Nut | Jobs Author

Every era gets the nut jobs it deserves. The 20th century gave us the high-modernist crackpots, men like , who, while revolutionizing poetry from his cage in Pisa, also believed that usury and a vast Jewish conspiracy were the root of all cultural decay. His Cantos are a masterpiece of unreadable, beautiful, and morally repugnant obsession. To read Pound is to swim in a brilliant, poisoned stream. He is the patron saint of the genre: a writer so convinced of his own system that the system eats the art alive.

The distinction, perhaps, lies in humor and self-awareness. The great Nut Jobs Author usually retains a sliver of the trickster. They know, on some level, that they are performing madness. Burroughs was grimly funny. Pynchon hides from cameras. Even Pound, in his later years, recanted his fascism. The dangerous nut job has no humor. The great nut job is a court jester with a knife.

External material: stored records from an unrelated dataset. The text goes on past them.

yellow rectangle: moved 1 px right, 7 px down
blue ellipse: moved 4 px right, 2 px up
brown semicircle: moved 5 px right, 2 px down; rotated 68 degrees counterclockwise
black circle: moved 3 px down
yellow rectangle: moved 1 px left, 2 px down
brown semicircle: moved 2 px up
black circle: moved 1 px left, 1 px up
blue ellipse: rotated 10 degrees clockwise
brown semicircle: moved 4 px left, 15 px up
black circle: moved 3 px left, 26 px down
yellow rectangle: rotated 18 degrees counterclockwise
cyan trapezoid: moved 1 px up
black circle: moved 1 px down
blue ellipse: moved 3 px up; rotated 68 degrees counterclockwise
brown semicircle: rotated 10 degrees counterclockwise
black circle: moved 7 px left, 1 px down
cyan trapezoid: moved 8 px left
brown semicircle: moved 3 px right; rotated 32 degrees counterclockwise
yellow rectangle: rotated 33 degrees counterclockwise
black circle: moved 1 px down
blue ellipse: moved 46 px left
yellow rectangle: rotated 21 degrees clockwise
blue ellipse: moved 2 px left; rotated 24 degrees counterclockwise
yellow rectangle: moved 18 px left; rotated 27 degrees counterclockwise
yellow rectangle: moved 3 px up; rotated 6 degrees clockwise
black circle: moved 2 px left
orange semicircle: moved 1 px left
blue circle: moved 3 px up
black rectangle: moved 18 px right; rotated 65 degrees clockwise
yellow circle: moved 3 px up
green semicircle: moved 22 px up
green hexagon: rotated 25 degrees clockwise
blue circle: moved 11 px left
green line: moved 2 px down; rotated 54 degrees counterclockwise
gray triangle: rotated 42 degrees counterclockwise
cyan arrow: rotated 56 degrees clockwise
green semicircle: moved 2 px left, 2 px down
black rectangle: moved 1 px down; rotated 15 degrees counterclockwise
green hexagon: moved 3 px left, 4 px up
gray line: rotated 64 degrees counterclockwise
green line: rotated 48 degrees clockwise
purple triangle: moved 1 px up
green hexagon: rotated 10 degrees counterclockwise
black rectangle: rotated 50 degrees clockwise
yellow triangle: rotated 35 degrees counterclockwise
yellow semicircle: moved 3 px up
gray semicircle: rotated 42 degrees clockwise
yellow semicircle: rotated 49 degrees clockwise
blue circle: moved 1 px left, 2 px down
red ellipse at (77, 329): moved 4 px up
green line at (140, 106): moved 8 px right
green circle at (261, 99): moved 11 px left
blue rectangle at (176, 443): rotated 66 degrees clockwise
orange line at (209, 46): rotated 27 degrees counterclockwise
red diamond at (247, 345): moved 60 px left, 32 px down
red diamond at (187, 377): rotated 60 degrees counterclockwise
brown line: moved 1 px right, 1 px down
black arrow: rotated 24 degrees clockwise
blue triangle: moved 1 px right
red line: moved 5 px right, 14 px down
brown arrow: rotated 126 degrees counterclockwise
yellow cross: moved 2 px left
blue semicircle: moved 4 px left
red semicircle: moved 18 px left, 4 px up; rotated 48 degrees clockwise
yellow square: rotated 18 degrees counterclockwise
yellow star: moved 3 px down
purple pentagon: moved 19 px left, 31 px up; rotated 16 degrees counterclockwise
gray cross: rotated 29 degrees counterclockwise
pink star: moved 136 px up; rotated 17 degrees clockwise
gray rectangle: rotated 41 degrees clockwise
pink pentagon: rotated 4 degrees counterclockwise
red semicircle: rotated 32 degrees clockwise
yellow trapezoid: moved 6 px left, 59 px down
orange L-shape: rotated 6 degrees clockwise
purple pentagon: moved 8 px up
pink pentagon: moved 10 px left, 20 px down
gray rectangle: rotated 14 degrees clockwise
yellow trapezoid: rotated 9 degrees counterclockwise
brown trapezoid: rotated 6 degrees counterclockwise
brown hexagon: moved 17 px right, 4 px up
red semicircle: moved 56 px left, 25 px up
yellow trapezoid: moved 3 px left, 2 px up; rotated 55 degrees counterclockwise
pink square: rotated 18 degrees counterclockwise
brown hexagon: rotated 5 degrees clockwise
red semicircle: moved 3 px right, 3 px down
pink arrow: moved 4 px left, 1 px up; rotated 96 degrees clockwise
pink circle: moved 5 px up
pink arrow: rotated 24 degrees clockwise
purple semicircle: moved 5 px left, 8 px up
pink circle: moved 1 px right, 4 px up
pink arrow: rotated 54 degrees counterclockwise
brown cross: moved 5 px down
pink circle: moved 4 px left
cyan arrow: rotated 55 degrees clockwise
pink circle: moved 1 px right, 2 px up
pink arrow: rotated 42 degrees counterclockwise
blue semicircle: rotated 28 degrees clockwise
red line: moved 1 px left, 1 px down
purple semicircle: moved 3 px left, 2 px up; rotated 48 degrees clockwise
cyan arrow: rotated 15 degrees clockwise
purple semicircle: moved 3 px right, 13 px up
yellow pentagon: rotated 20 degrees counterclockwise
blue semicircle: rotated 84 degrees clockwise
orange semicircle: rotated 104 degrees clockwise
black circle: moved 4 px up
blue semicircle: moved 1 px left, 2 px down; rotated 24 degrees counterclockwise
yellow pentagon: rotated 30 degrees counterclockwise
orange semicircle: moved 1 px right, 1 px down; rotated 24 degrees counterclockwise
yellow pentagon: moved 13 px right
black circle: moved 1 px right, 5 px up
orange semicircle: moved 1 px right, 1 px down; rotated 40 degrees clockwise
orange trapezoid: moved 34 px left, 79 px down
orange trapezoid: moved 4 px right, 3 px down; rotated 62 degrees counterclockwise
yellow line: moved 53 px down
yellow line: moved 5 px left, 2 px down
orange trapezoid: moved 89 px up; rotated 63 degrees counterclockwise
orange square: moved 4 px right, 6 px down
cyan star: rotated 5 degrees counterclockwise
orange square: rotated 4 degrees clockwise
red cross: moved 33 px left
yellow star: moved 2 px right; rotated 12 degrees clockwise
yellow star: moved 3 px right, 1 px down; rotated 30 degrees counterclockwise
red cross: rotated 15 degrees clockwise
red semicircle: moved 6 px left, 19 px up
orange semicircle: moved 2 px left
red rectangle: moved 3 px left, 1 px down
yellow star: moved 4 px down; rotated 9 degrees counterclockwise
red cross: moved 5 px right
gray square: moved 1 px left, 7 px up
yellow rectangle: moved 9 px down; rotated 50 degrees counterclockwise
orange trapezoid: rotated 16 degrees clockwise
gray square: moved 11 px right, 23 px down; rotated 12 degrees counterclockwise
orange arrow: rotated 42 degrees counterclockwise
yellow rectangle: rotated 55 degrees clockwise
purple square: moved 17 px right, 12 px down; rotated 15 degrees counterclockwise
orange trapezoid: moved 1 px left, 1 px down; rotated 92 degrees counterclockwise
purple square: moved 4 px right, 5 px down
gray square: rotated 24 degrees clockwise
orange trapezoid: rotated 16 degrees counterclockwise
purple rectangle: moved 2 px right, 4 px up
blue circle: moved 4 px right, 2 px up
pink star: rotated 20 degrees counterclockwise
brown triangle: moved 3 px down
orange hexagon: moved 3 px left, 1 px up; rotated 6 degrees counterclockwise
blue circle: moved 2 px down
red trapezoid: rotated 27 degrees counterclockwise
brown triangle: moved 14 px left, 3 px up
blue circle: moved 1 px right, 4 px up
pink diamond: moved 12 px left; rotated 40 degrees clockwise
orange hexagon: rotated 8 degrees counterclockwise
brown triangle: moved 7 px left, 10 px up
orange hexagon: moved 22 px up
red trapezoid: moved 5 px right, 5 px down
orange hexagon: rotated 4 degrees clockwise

Of course, there is a dark side. Not every nut job is a Burroughs or a Pound. Many are just bigots with word processors. The line between “outsider visionary” and “hateful crank” is thin and bloody. The manifesto of the Unabomber, Ted Kaczynski ( Industrial Society and Its Future ), is a perfectly logical, brilliantly argued, utterly insane text. It is also a blueprint for murder. The literary world has a hard time with this. We want our crazies to be lovable, like crying about the Dharma Bums. We don’t want them building bombs. nut jobs author

So raise a glass to the paranoid, the grandiose, the delusional, the obsessive. Raise a glass to the author who replied to your polite rejection email with a 10,000-word treatise on how you are a pawn of the psychic vampires. They are annoying, exhausting, and often wrong.

Then there is the gentle giant of American letters, . A heroin addict, accidental murderer, and occultist, Burroughs believed that language itself was a virus from outer space. His cut-up technique—scissors to a newspaper, rearranged at random—wasn't a gimmick. It was a magical ritual to exorcise control. His masterpiece, Naked Lunch , is less a novel than a splatter of fever dreams, talking assholes, and bureaucratic nightmare logic. Was he a genius? Undoubtedly. Was he a nut job? He shot a glass off his wife’s head and missed, killing her. He spent decades trying to communicate with a telepathic soul-fragment of a Mayan god. The answer is yes. Every era gets the nut jobs it deserves

There is a peculiar thrill in picking up a book that comes with a warning label. Not the staid, corporate sticker about explicit content, but the whispered, urgent caution of a friend: “You have to read this, but… the author is kind of a nut job.”

But the true Nut Jobs Author does not live in the past. They are publishing right now, on obscure presses or Amazon Kindle Direct, sending screeds to literary magazines that delete them unread. To read Pound is to swim in a brilliant, poisoned stream

Why do we read these people? Why does a sane person spend a rainy Sunday annotating a book that claims the moon landing was faked by lizard people who are also the Rothschilds?